Natixis a également engagé un recentrage de sa stratégie et de son offre 12 ( * ) et a cantonné dans une structure interne dénommée GAPC (« Gestion active des portefeuilles cantonnés ») les portefeuilles d'actifs qui ne correspondaient plus aux nouveaux choix stratégiques ou requéraient une immobilisation de fonds propres et de trésorerie insuffisamment rémunérée par le profit qu'ils dégagaient. Le montant pondéré de ces actifs, dont une partie est « toxique » ou illiquide, était de 31 milliards d'euros fin décembre 2008 et d'environ 33,7 milliards d'euros en avril 2009 .

Ainsi que l'ont précisé M. François Pérol, président du directoire de la CNCE, directeur général de la BFBP, et Mme Christine Lagarde, ministre de l'économie, de l'industrie et de l'emploi, lors de leur audition par votre commission des finances (respectivement les 29 avril et 19 mai 2009 13 ( * ) ), une partie de ces actifs a vocation à être détenue à maturité , selon un arbitrage entre accélération du retour du capital et prix de réalisation des actifs, afin de maximiser le potentiel de cession.

Le montant des actifs cantonnés dans GAPC ne correspond en aucun cas à celui des pertes à venir, mais la structure n'en a pas moins amputé le produit net bancaire de Natixis en 2008 de 3,45 milliards d'euros et le résultat net de 3,61 milliards d'euros, de même qu'elle a accru le coût du risque de 874 millions d'euros pour le porter à 1,82 milliard d'euros au total. L'ampleur de ces pertes directement liées à la crise contribue cependant, a contrario , à ne pas remettre en cause l'existence de la banque ni la pérennité de son coeur de métier (affacturage, financements d'entreprises, gestion d'actifs...), qui est demeuré bénéficiaire à hauteur de 987 millions d'euros en 2008.
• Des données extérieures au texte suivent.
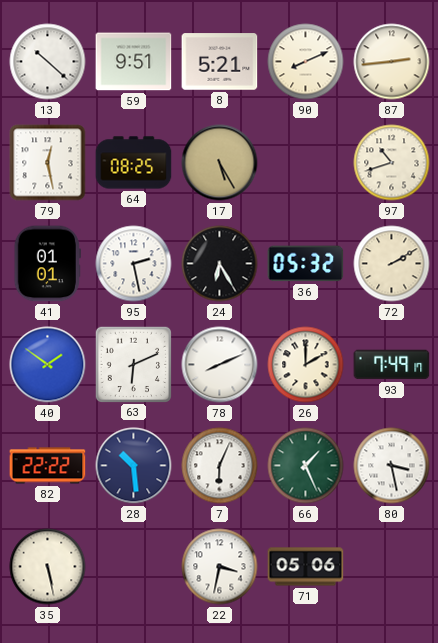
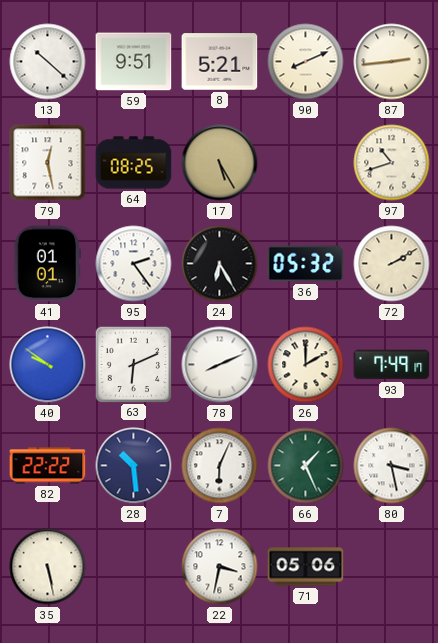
95: 2:28 -> 2:24
40: 1:51 -> 9:51
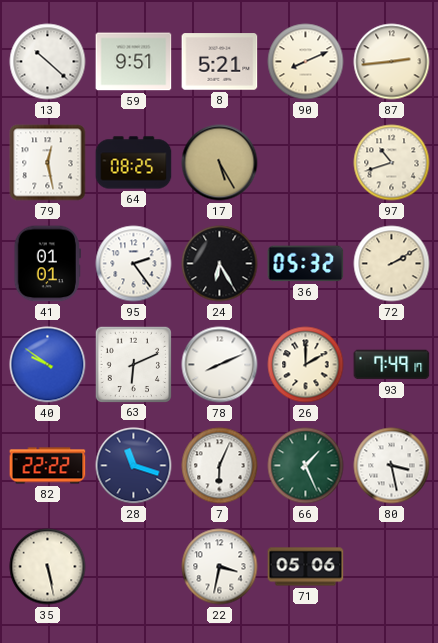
28: 10:29 -> 11:18
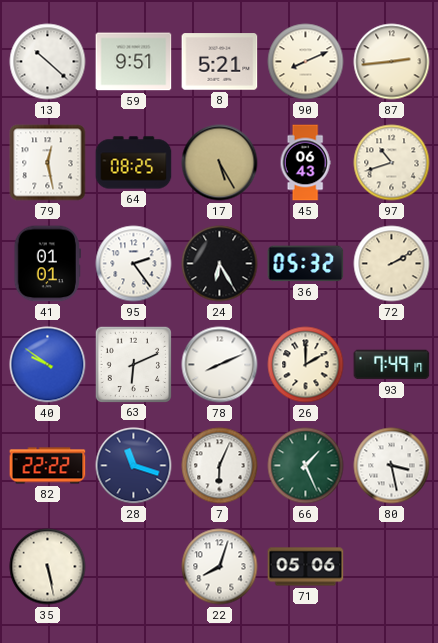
45: none -> 06:43
22: 3:32 -> 8:03
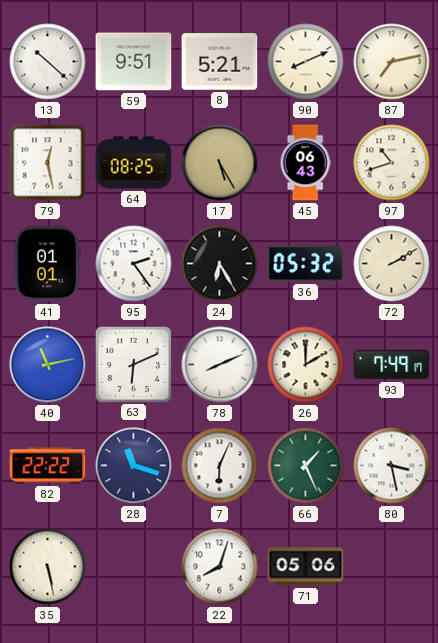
87: 2:44 -> 7:13
40: 9:51 -> 11:13
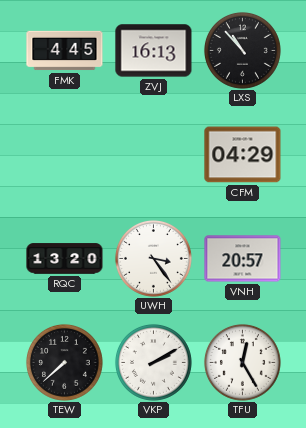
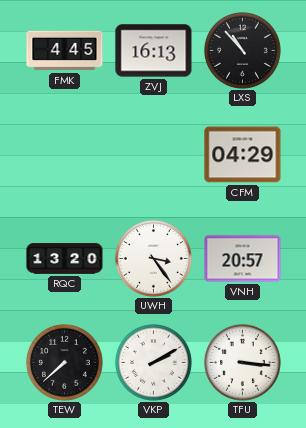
TFU: 12:25 -> 3:16
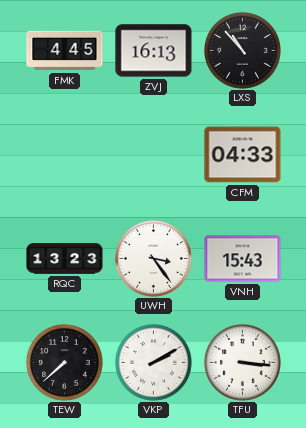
CFM: 04:29 -> 04:33
RQC: 13:20 -> 13:23
VNH: 20:57 -> 15:43
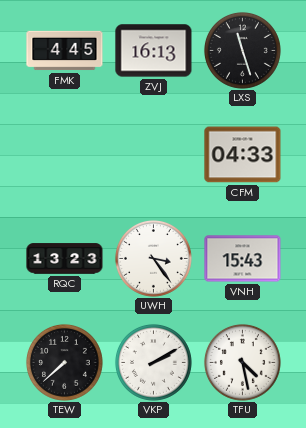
LXS: 10:53 -> 11:27
TFU: 3:16 -> 4:28
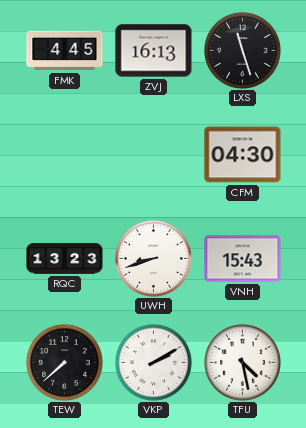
CFM: 04:33 -> 04:30
UWH: 3:24 -> 8:42
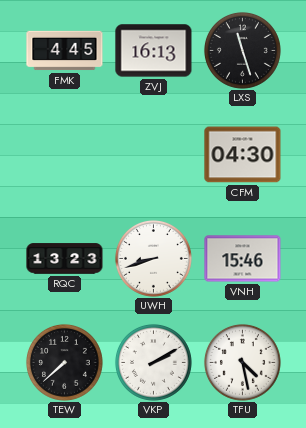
VNH: 15:43 -> 15:46
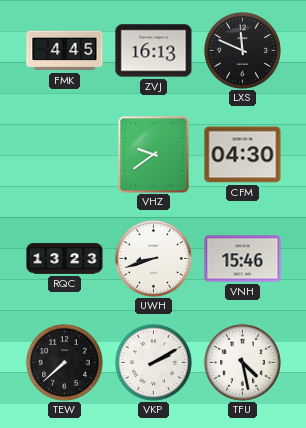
LXS: 11:27 -> 11:49
VHZ: none -> 9:39
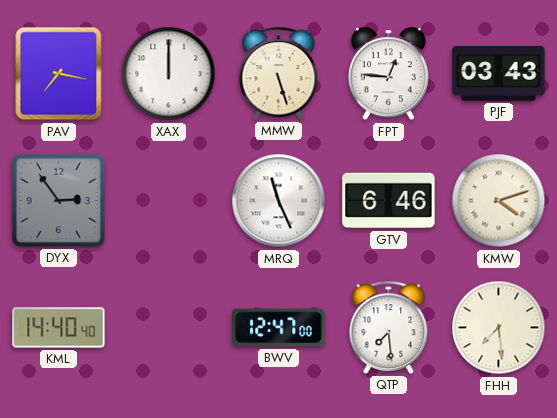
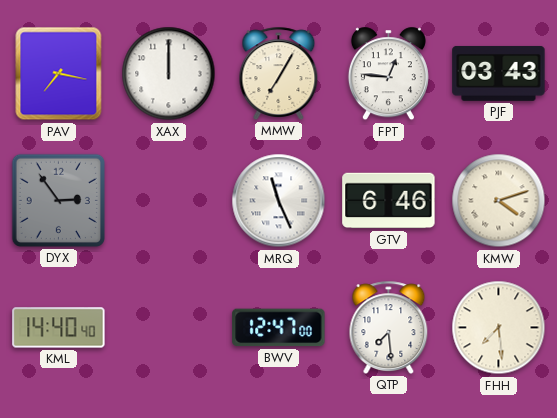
MMW: 5:27 -> 7:05
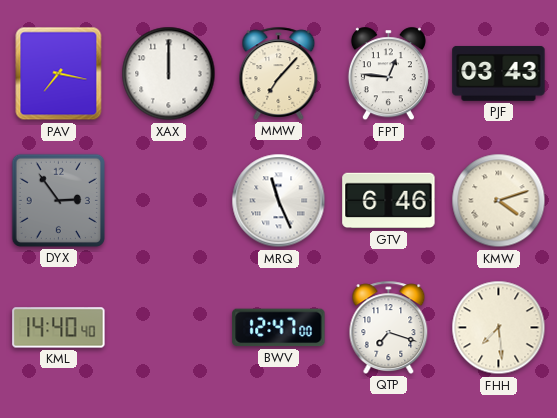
MMW: 7:05 -> 7:07
QTP: 7:29 -> 7:18
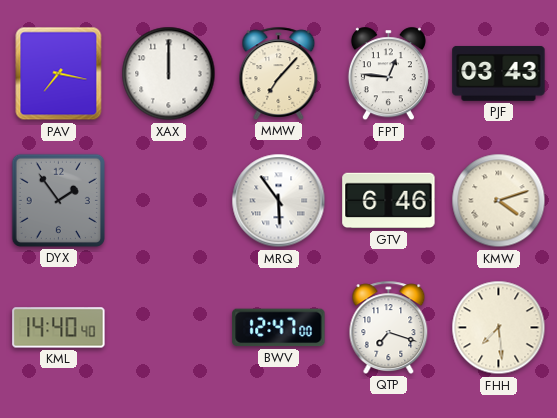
DYX: 2:54 -> 1:54
MRQ: 11:26 -> 5:54
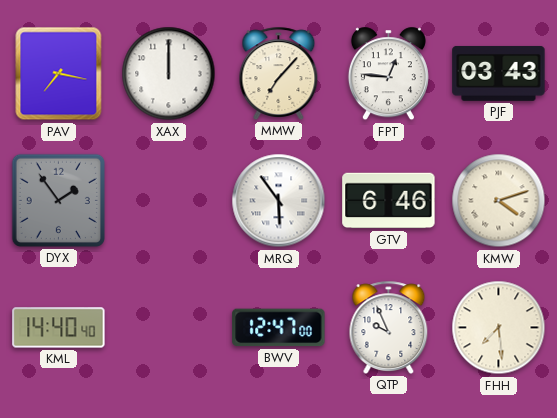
QTP: 7:18 -> 9:56
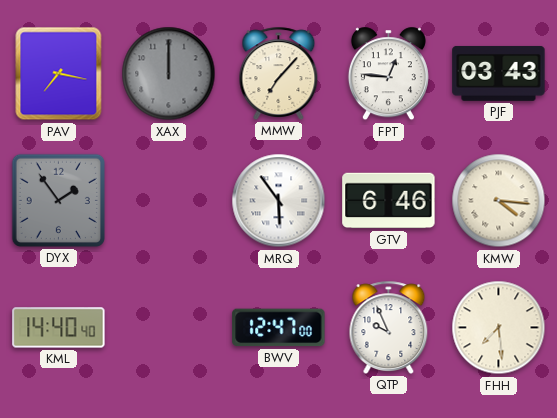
XAX dial: white -> grey
KMW: 4:12 -> 4:16
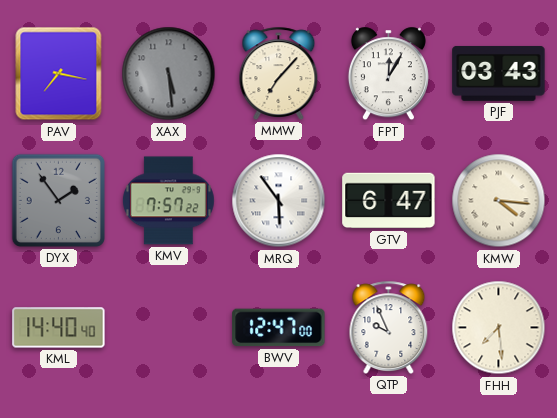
XAX: 12:00 -> 5:29
FPT: 12:46 -> 12:05
KMV: none -> 7:57
GTV: 6:46 -> 6:47
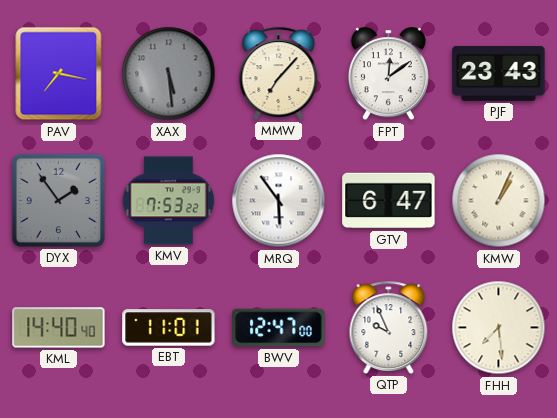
FPT: 12:05 -> 12:09
PJF: 03:43 -> 23:43
KMV: 7:57 -> 7:53
KMW: 4:16 -> 1:04
EBT: none -> 11:01
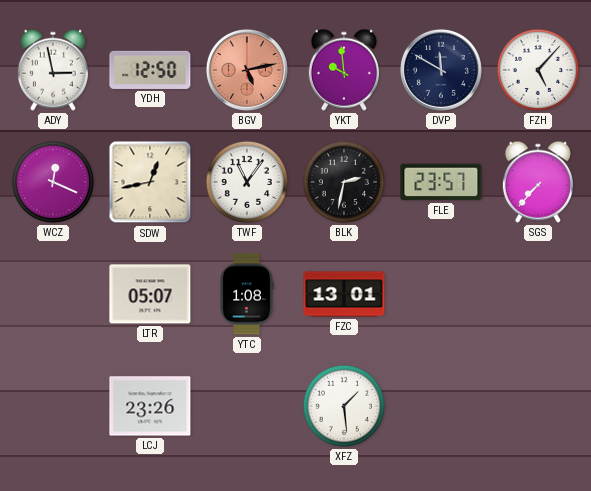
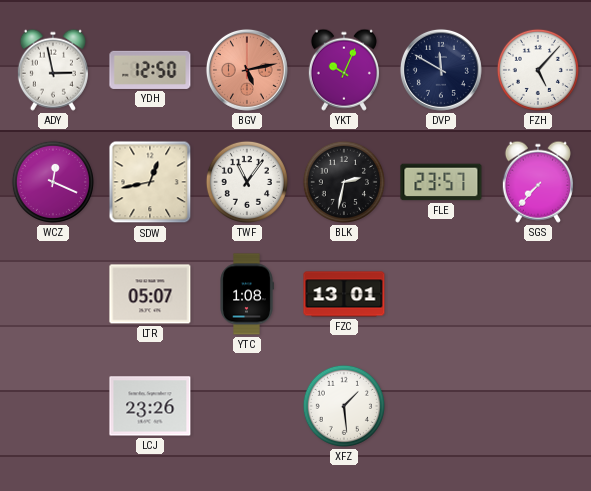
YKT: 9:59 -> 10:04
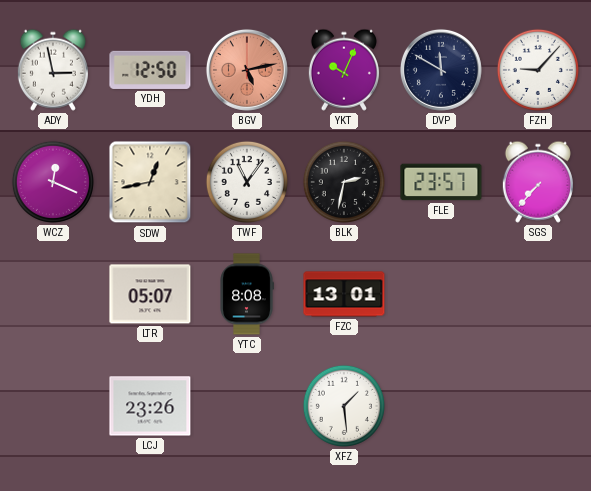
FZH: 5:07 -> 9:07
YTC: 1:08 -> 8:08
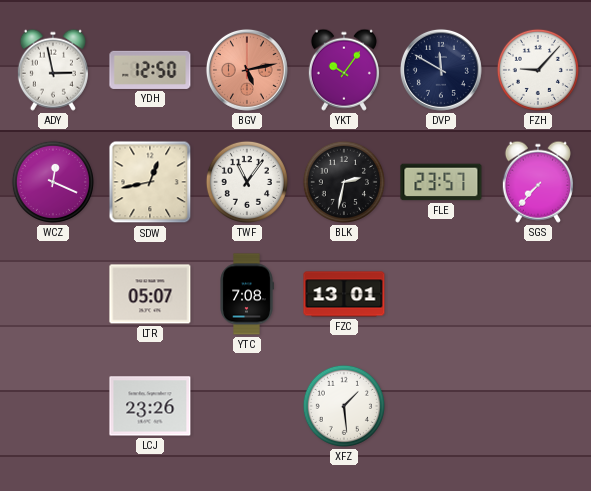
YKT: 10:04 -> 10:06
YTC: 8:08 -> 7:08
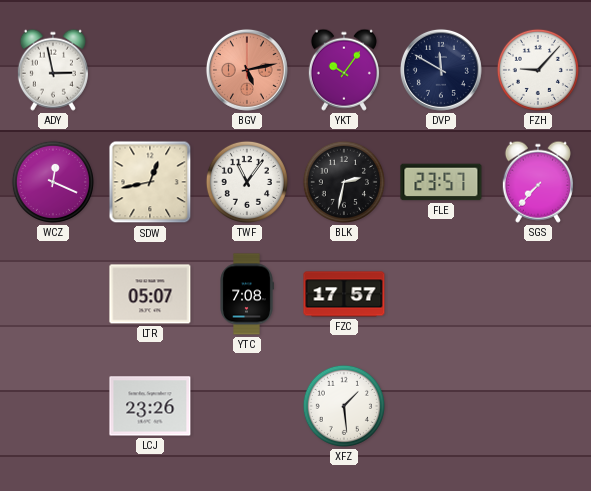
YDH: 12:50 -> none
FZC: 13:01 -> 17:57
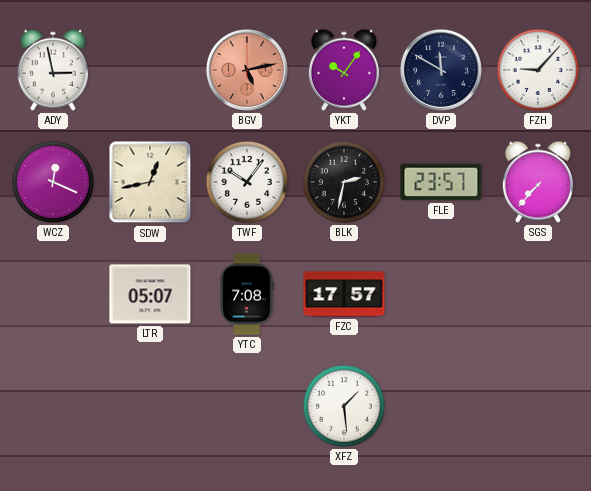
TWF: 11:06 -> 10:06
LCJ: 23:26 -> none
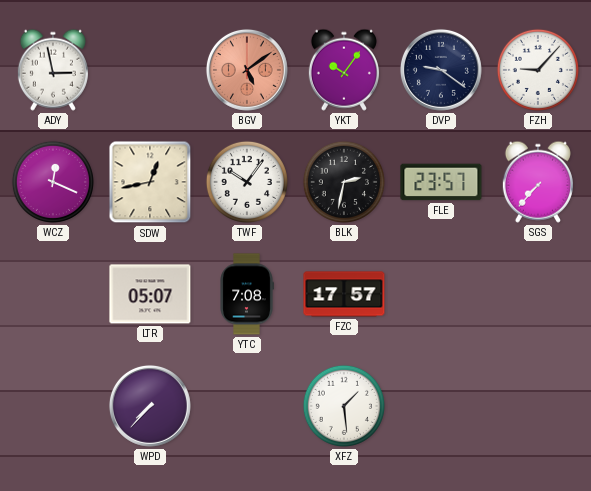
BGV: 5:13 -> 5:09
DVP: 11:50 -> 9:21
WPD: none -> 7:37
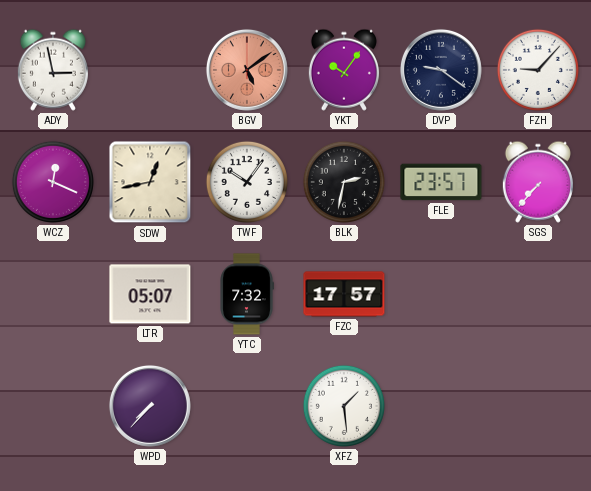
YTC: 7:08 -> 7:32
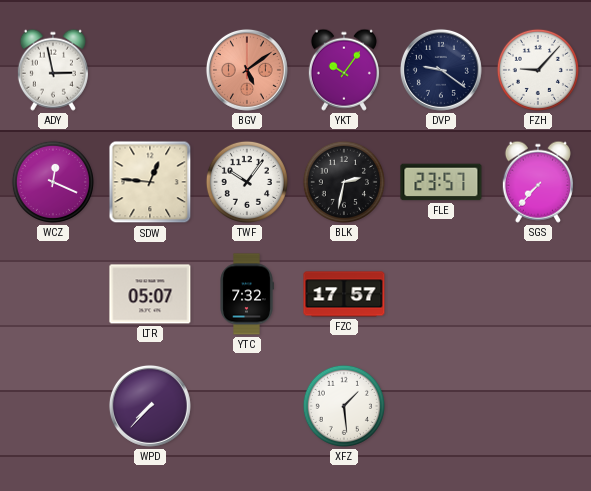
SDW: 12:43 -> 12:46
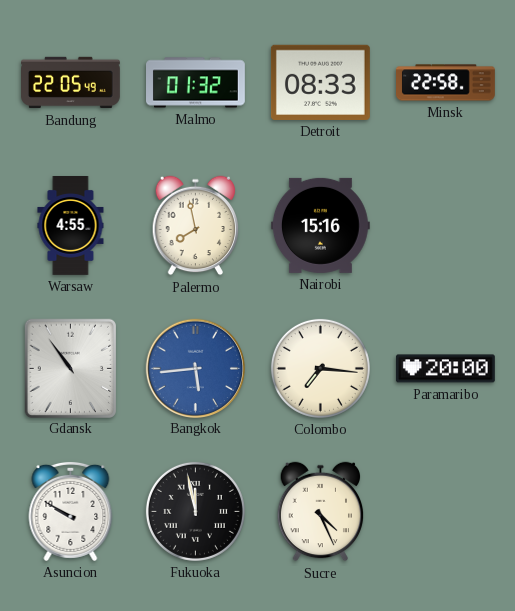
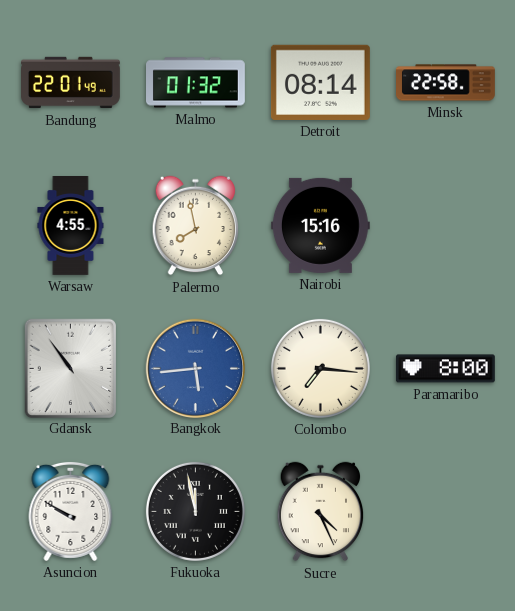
Bandung: 22:05 -> 22:01
Detroit: 08:33 -> 08:14
Paramaribo: 20:00 -> 8:00
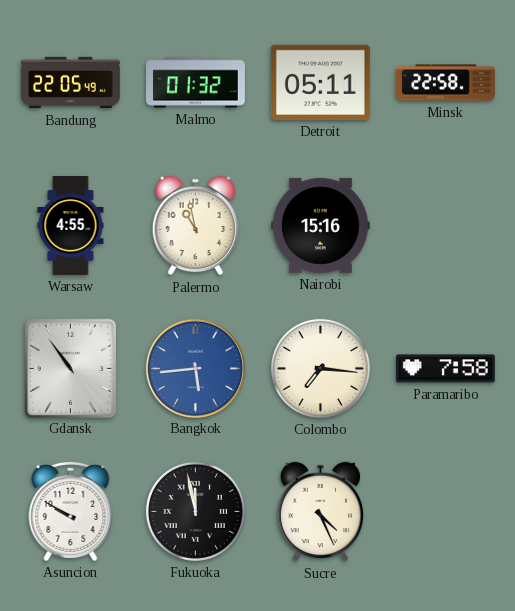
Bandung: 22:01 -> 22:05
Detroit: 08:14 -> 05:11
Palermo: 7:58 -> 10:58
Paramaribo: 8:00 -> 7:58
Néanmoins ces difficultés n'ont fait que mettre davantage en exergue l'inadéquation d'une détention paritaire par deux groupes désormais proches.

* 10 Ces sociétés, pour la plupart américaines, apportent leur garantie à des véhicules structurés émettant des titres obligataires afin de leur permettre de bénéficier de la meilleure notation de crédit possible.

* 11 Accordée, s'agissant de la France, par l'article 123 de la loi de finances rectificative pour 2008 (n° 2008-1443 du 30 décembre 2008).

* 12 La réorientation stratégique de la « banque de financement et d'investissement (BFI) pérenne », selon les termes de Natixis, comprend en particulier un recentrage de la clientèle d'entreprises, une offre simplifiée de produits structurés et d'investissement, le resserrement de la présence internationale, la réduction du profil de risque par le renforcement des contrôles et l'arrêt des activités de négociation pour compte propre ou à niveau élevé de volatilité, et des réduction d'effectifs.

* 13 Cf. les comptes-rendus de ces auditions en annexe du présent rapport.